Depictions of homosexuality have been banned from online videos in China in the country’s latest attempt to wipe the internet clean of “vulgar” and “unpatriotic” content.
In the new guidelines, homosexuality falls into the category of “abnormal sexual behavior,” along with incest and sexual violence, one of 84 banned categories. Other things you will no longer be able to see on Chinese online videos include, but are not limited to: prolonged kissing scenes, extramarital affairs, mocking of revolutionary heroes, luxurious lifestyles, promiscuity, Chinese imperialism and the portrayal of ethnic tensions.
The guidelines were passed on Friday by the China Netcasting Services Association and apply to all original audiovisual content online, asking that before being broadcast they should be reviewed by an auditor to make sure that the work adheres to “socialist core values” and does not “hurt the feelings of the Chinese people.”
While the guidelines are not technically legally binding, the association does comprise most of China’s biggest online publishers including state media outlets like Xinhua and internet giants like Tencent and Youku.
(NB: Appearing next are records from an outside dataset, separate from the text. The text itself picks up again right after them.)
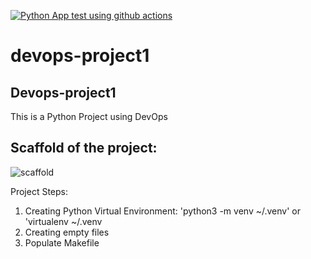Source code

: [![Python App test using github actions](https://github.com/barbaraoliveira1415/devops-project1/actions/workflows/devops.yml/badge.svg)](https://github.com/barbaraoliveira1415/devops-project1/actions/workflows/devops.yml)

# devops-project1
 
## Devops-project1

This is a Python Project using DevOps

## Scaffold of the project:

![scaffold](https://user-images.githubusercontent.com/29230823/215109611-0d558093-efdd-4d98-afc4-474a2e89b700.png)

Project Steps:

1. Creating Python Virtual Environment: 'python3 -m venv ~/.venv' or 'virtualenv ~/.venv
2. Creating empty files
3. Populate Makefile
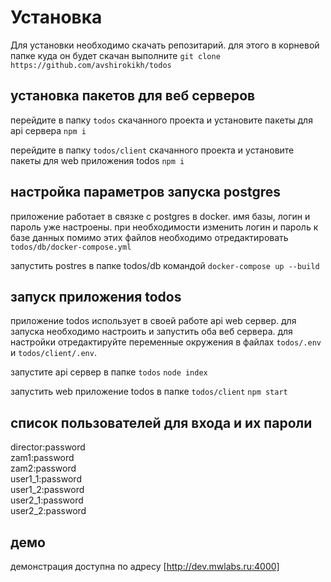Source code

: # Установка 
Для установки необходимо скачать репозитарий. для этого в корневой папке куда он будет скачан выполните
`git clone https://github.com/avshirokikh/todos`

## установка пакетов для веб серверов
перейдите в папку `todos` скачанного проекта  и установите пакеты для api сервера 
  `npm i`

перейдите в папку `todos/client` скачанного проекта  и установите пакеты для web приложения todos 
  `npm i`

## настройка параметров запуска postgres
приложение работает в связке с postgres в docker. имя базы, логин и пароль уже настроены. при необходимости изменить логин и пароль к базе данных помимо этих файлов необходимо отредактировать `todos/db/docker-compose.yml`

запустить postres в папке todos/db командой
  `docker-compose up --build`

## запуск приложения todos
приложение todos использует в своей работе api web сервер. для запуска необходимо настроить и запустить оба веб сервера. для настройки отредактируйте переменные окружения в файлах `todos/.env` и `todos/client/.env`. 

запустите api сервер в папке `todos`
  `node index`

запустить web приложение todos в папке `todos/client`
  `npm start`

## список пользователей для входа и их пароли
director:password\
zam1:password\
zam2:password\
user1_1:password\
user1_2:password\
user2_1:password\
user2_2:password

## демо
демонстрация доступна по адресу [http://dev.mwlabs.ru:4000]

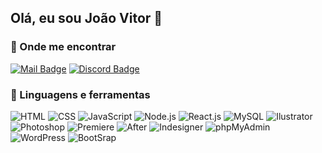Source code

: ## Olá, eu sou João Vitor 👾

### 🔎 Onde me encontrar

[![Mail Badge](https://img.shields.io/badge/_jv0488598@gmail.com_-b1295b?style=flat-square&labelColor=b1295b&logo=gmail&logoColor=fff)](mailto:jv0488598@gmail.com)
[![Discord Badge](https://img.shields.io/badge/_jootave_-b1295b?style=flat-square&labelColor=b1295b&logo=discord&logoColor=fff)](https://discordapp.com/users/399906363486240770/)

### 🚀 Linguagens e ferramentas

![HTML](https://img.shields.io/badge/-HTML-E34F26?style=flat-square&logo=HTML5&logoColor=white)
![CSS](https://img.shields.io/badge/-CSS-1572B6?style=flat-square&logo=css3&logoColor=white)
![JavaScript](https://img.shields.io/badge/-JavaScript-F7DF1E?style=flat-square&logo=Javascript&logoColor=black)
![Node.js](https://img.shields.io/badge/-Node.js-339933?style=flat-square&logo=Node.js&logoColor=white)
![React.js](https://img.shields.io/badge/-React.js-61DAFB?style=flat-square&logo=React&logoColor=white)
![MySQL](https://img.shields.io/badge/-MySQL-4479A1?style=flat-square&logo=MySQL&logoColor=white)
![Ilustrator](https://img.shields.io/badge/-AdobeIllustrator-FF9A00?style=flat-square&logo=adobeillustrator&logoColor=white)
![Photoshop](https://img.shields.io/badge/-AdobePhotoshop-31A8FF?style=flat-square&logo=adobephotoshop&logoColor=white)
![Premiere](https://img.shields.io/badge/-AdobePremierePro-9999FF?style=flat-square&logo=adobepremierepro&logoColor=white)
![After](https://img.shields.io/badge/-AdobeAfterEffects-9999FF?style=flat-square&logo=adobeaftereffects&logoColor=white)
![Indesigner](https://img.shields.io/badge/-AdobeIndesign-FF3366?style=flat-square&logo=adobeindesign&logoColor=white)
![phpMyAdmin](https://img.shields.io/badge/-phpMyAdmin-6C78AF?style=flat-square&logo=phpmyadmin&logoColor=white)
![WordPress](https://img.shields.io/badge/-WordPress-21759B?style=flat-square&logo=wordpress&logoColor=white)
![BootSrap](https://img.shields.io/badge/-BootStrap-7952B3?style=flat-square&logo=bootstrap&logoColor=white)
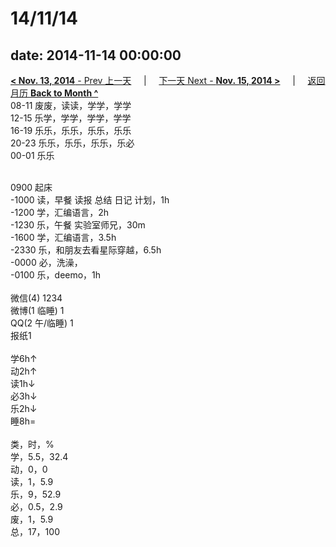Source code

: # 14/11/14

date: 2014-11-14 00:00:00
---
[**< Nov. 13, 2014** - Prev 上一天](/lifelogs/2014/11/d13.html) &nbsp; &nbsp; | &nbsp; &nbsp; [下一天 Next - **Nov. 15, 2014 >**](/lifelogs/2014/11/d15.html) &nbsp; &nbsp; |  &nbsp; &nbsp; [返回月历 **Back to Month ^**](/lifelogs/2014/11/index.html)
<br/>08-11 废废，读读，学学，学学<br/>12-15 乐学，学学，学学，学学<br/>16-19 乐乐，乐乐，乐乐，乐乐<br/>20-23 乐乐，乐乐，乐乐，乐必<br/>00-01 乐乐<div><br/></div>0900 起床<br/>-1000 读，早餐 读报 总结 日记 计划，1h<br/>-1200 学，汇编语言，2h<br/>-1230 乐，午餐 实验室师兄，30m<br/>-1600 学，汇编语言，3.5h<br/>-2330 乐，和朋友去看星际穿越，6.5h<br/>-0000 必，洗澡，<br/>-0100 乐，deemo，1h<div><br/></div>微信(4) 1234<br/>微博(1 临睡) 1<br/>QQ(2 午/临睡) 1<br/>报纸1<div><br/></div>学6h↑<br/>动2h↑<br/>读1h↓<br/>必3h↓<br/>乐2h↓<br/>睡8h=<div><br/></div>类，时，%<br/>学，5.5，32.4<br/>动，0，0<br/>读，1，5.9<br/>乐，9，52.9<br/>必，0.5，2.9<br/>废，1，5.9<br/>总，17，100</div>
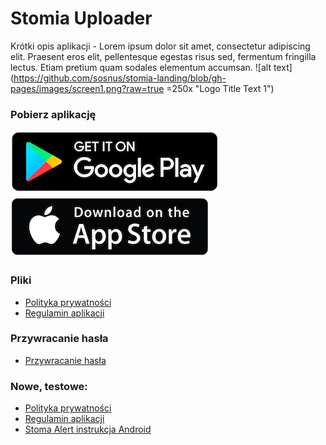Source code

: # Stomia Uploader
Krótki opis aplikacji - Lorem ipsum dolor sit amet, consectetur adipiscing elit. Praesent eros elit, pellentesque egestas risus sed, fermentum fringilla lectus. Etiam pretium quam sodales elementum accumsan.
![alt text](https://github.com/sosnus/stomia-landing/blob/gh-pages/images/screen1.png?raw=true =250x "Logo Title Text 1")

### Pobierz aplikację
[![Google Play](https://github.com/sosnus/stomia-landing/blob/gh-pages/images/download-android.png?raw=true)](https://play.google.com/store?hl=pl&gl=US)
[![App Store](https://github.com/sosnus/stomia-landing/blob/gh-pages/images/download-ios.png?raw=true)](https://www.apple.com/pl/ios/app-store/)
### Pliki
* [Polityka prywatności](https://github.com/sosnus/stomia-landing/blob/gh-pages/documents/Stomia-polityka.pdf)
* [Regulamin aplikacji](https://github.com/sosnus/stomia-landing/blob/gh-pages/documents/Stomia-regulamin.pdf)
### Przywracanie hasła
* [Przywracanie hasła](/documents/pass-restore.md)

### Nowe, testowe:
* [Polityka prywatności](/documents/Stomia-polityka.pdf)
* [Regulamin aplikacji](/documents/Stomia-regulamin.pdf)
* [Stoma Alert instrukcja Android](/documents/instrukcja-testy-android.pdf)
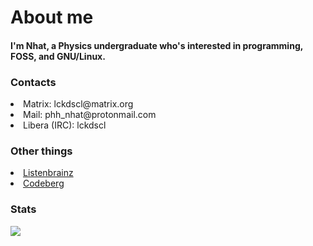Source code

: <h1 align="left">About me</h1>

<h4> I'm Nhat, a Physics undergraduate who's interested in programming, FOSS, and GNU/Linux.</h4>

### Contacts
<li>
Matrix: lckdscl@matrix.org
</li>
<li>
Mail: phh_nhat@protonmail.com
</li>
<li>
Libera (IRC): lckdscl
</li>

### Other things
<li><a href="https://listenbrainz.org/user/lckdscl">
Listenbrainz
</li></a>
<li><a href="https://codeberg.org/lckdscl">
Codeberg
</li></a>


### Stats
<p><img align="left" src="https://github-readme-stats.vercel.app/api/top-langs/?username=mstcl&hide=html,vim%20snippet,css&layout=compact&langs_count=10&hide_border=true&&theme=github_dark" /></p>


<!--
**hhn-pham/hhn-pham** is a ✨ _special_ ✨ repository because its `README.md` (this file) appears on your GitHub profile.

Here are some ideas to get you started:

- 🔭 I’m currently working on ...
- 🌱 I’m currently learning ...
- 👯 I’m looking to collaborate on ...
- 🤔 I’m looking for help with ...
- 💬 Ask me about ...
- 📫 How to reach me: ...
- 😄 Pronouns: ...
- ⚡ Fun fact: ...
-->
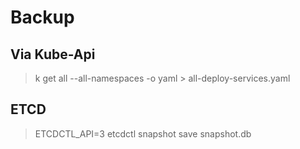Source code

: # Backup

## Via Kube-Api
> k get all --all-namespaces -o yaml > all-deploy-services.yaml
 
## ETCD
> ETCDCTL_API=3 etcdctl snapshot save snapshot.db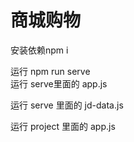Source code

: # 商城购物
安装依赖npm i 

运行 npm run serve   
运行 serve里面的 app.js

运行 serve 里面的 jd-data.js

运行 project 里面的 app.js 
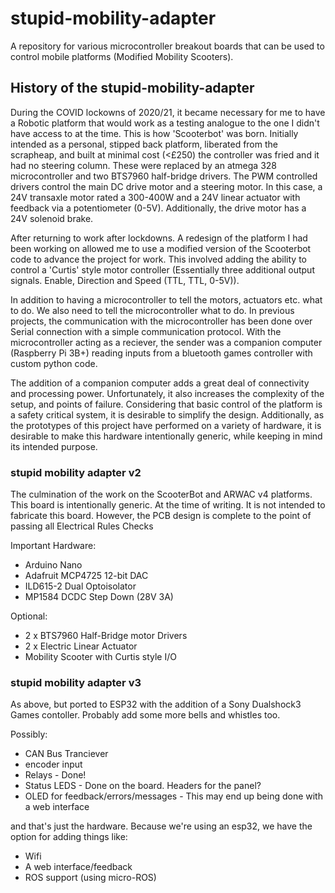 # stupid-mobility-adapter

A repository for various microcontroller breakout boards that can be used to control mobile platforms (Modified Mobility Scooters).

## History of the stupid-mobility-adapter

During the COVID lockowns of 2020/21, it became necessary for me to have a Robotic platform that would work as a testing analogue to the one I didn't have access to at the time. This is how 'Scooterbot' was born. Initially intended as a personal, stipped back platform, liberated from the scrapheap, and built at minimal cost (<£250) the controller was fried and it had no steering column. These were replaced by an atmega 328 microcontroller and two BTS7960 half-bridge drivers. The PWM controlled drivers control the main DC drive motor and a steering motor. In this case, a 24V transaxle motor rated a 300-400W and a 24V linear actuator with feedback via a potentiometer (0-5V). Additionally, the drive motor has a 24V solenoid brake. 

After returning to work after lockdowns. A redesign of the platform I had been working on allowed me to use a modified version of the Scooterbot code to advance the project for work. This involved adding the ability to control a 'Curtis' style motor controller (Essentially three additional output signals. Enable, Direction and Speed (TTL, TTL, 0-5V)).

In addition to having a microcontroller to tell the motors, actuators etc. what to do. We also need to tell the microcontroller what to do. In previous projects, the communication with the microcontroller has been done over Serial connection with a simple communication protocol. With the microcontroller acting as a reciever, the sender was a companion computer (Raspberry Pi 3B+) reading inputs from a bluetooth games controller with custom python code. 

The addition of a companion computer adds a great deal of connectivity and processing power. Unfortunately, it also increases the complexity of the setup, and points of failure. Considering that basic control of the platform is a safety critical system, it is desirable to simplify the design. Additionally, as the prototypes of this project have performed on a variety of hardware, it is desirable to make this hardware intentionally generic, while keeping in mind its intended purpose.

### stupid mobility adapter v2 

The culmination of the work on the ScooterBot and ARWAC v4 platforms. This board is intentionally generic. 
At the time of writing. It is not intended to fabricate this board. However, the PCB design is complete to the point of passing all Electrical Rules Checks

Important Hardware:

- Arduino Nano
- Adafruit MCP4725 12-bit DAC
- ILD615-2 Dual Optoisolator
- MP1584 DCDC Step Down (28V 3A)

Optional:

- 2 x BTS7960 Half-Bridge motor Drivers
- 2 x Electric Linear Actuator
- Mobility Scooter with Curtis style I/O

### stupid mobility adapter v3

As above, but ported to ESP32 with the addition of a Sony Dualshock3 Games contoller. Probably add some more bells and whistles too. 

Possibly:
- CAN Bus Tranciever
- encoder input
- Relays - Done!
- Status LEDS - Done on  the board. Headers for the panel?
- OLED for feedback/errors/messages - This may end up being done with a web interface

and that's just the hardware. Because we're using an esp32, we have the option for adding things like:

- Wifi
- A web interface/feedback
- ROS support (using micro-ROS)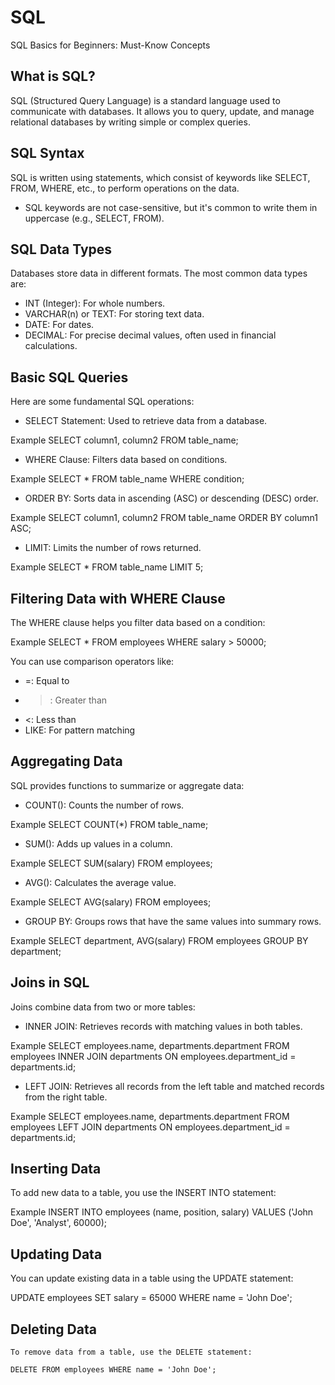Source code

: # SQL
SQL Basics for Beginners: Must-Know Concepts

## What is SQL?  
   SQL (Structured Query Language) is a standard language used to communicate with databases. It allows you to query, update, and manage relational databases by writing simple or complex queries.

## SQL Syntax  
   SQL is written using statements, which consist of keywords like SELECT, FROM, WHERE, etc., to perform operations on the data.
   - SQL keywords are not case-sensitive, but it's common to write them in uppercase (e.g., SELECT, FROM).

## SQL Data Types  
   Databases store data in different formats. The most common data types are:
   - INT (Integer): For whole numbers.
   - VARCHAR(n) or TEXT: For storing text data.
   - DATE: For dates.
   - DECIMAL: For precise decimal values, often used in financial calculations.

## Basic SQL Queries  
   Here are some fundamental SQL operations:

   - SELECT Statement: Used to retrieve data from a database.
    
  Example
     SELECT column1, column2 FROM table_name;
     
   - WHERE Clause: Filters data based on conditions.

Example
     SELECT * FROM table_name WHERE condition;
     
   - ORDER BY: Sorts data in ascending (ASC) or descending (DESC) order.
    
Example
      SELECT column1, column2 FROM table_name ORDER BY column1 ASC;
     
   - LIMIT: Limits the number of rows returned.
    
 Example
     SELECT * FROM table_name LIMIT 5;
     
## Filtering Data with WHERE Clause  
   The WHERE clause helps you filter data based on a condition:
  
Example
   SELECT * FROM employees WHERE salary > 50000;
   
   You can use comparison operators like:
   - =: Equal to
   - >: Greater than
   - <: Less than
   - LIKE: For pattern matching

## Aggregating Data  
   SQL provides functions to summarize or aggregate data:
   - COUNT(): Counts the number of rows.

Example
     SELECT COUNT(*) FROM table_name;
     
   - SUM(): Adds up values in a column.
    
Example
    SELECT SUM(salary) FROM employees;
     
   - AVG(): Calculates the average value.
    
Example
     SELECT AVG(salary) FROM employees;
     
   - GROUP BY: Groups rows that have the same values into summary rows.
    
Example
     SELECT department, AVG(salary) FROM employees GROUP BY department;
     
## Joins in SQL  
   Joins combine data from two or more tables:
   - INNER JOIN: Retrieves records with matching values in both tables.
    
Example
     SELECT employees.name, departments.department
     FROM employees
     INNER JOIN departments
     ON employees.department_id = departments.id;
     
   - LEFT JOIN: Retrieves all records from the left table and matched records from the right table.

Example
     SELECT employees.name, departments.department
     FROM employees
     LEFT JOIN departments
     ON employees.department_id = departments.id;
     
## Inserting Data
   To add new data to a table, you use the INSERT INTO statement:
  
Example
   INSERT INTO employees (name, position, salary) VALUES ('John Doe', 'Analyst', 60000);
   
## Updating Data
   You can update existing data in a table using the UPDATE statement:
  
   UPDATE employees SET salary = 65000 WHERE name = 'John Doe';
   
## Deleting Data
    To remove data from a table, use the DELETE statement:
   
    DELETE FROM employees WHERE name = 'John Doe';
They also follow increased crackdowns on online content by Chinese regulators, particularly focused on reining in popular video and streaming platforms.
The guidelines also look very similar to a set of rules put into place last year by China’s top media watchdog, the State Administration of Press, Publication, Radio, Film, and Television (SAPPRFT), which banned types of “vulgar, immoral and unhealthy content” from television shows, including homosexuality which was similarly termed “abnormal sexual behavior.” Just before those rules went into effect, a popular teen romcom which explored themes of gay romance was removed from the web.
According to Sixth Tone, some believe that these new guidelines will not have much effect simply because they will be too hard to enforce. However, they come as yet another blow for China’s LGBT community who have been fighting for larger voice in recent years, only to be silenced again and again.
What’s on Weibo notes that the guidelines coming into effect on the same day that Germany legalized same sex marriage was simply too much to take for some netizens.
“In Taiwan, gay marriage is legalized. In Germany, gay marriage is legalized. In China, homosexuality is ‘abnormal sexual behavior,'” some commenters on Weibo wrote.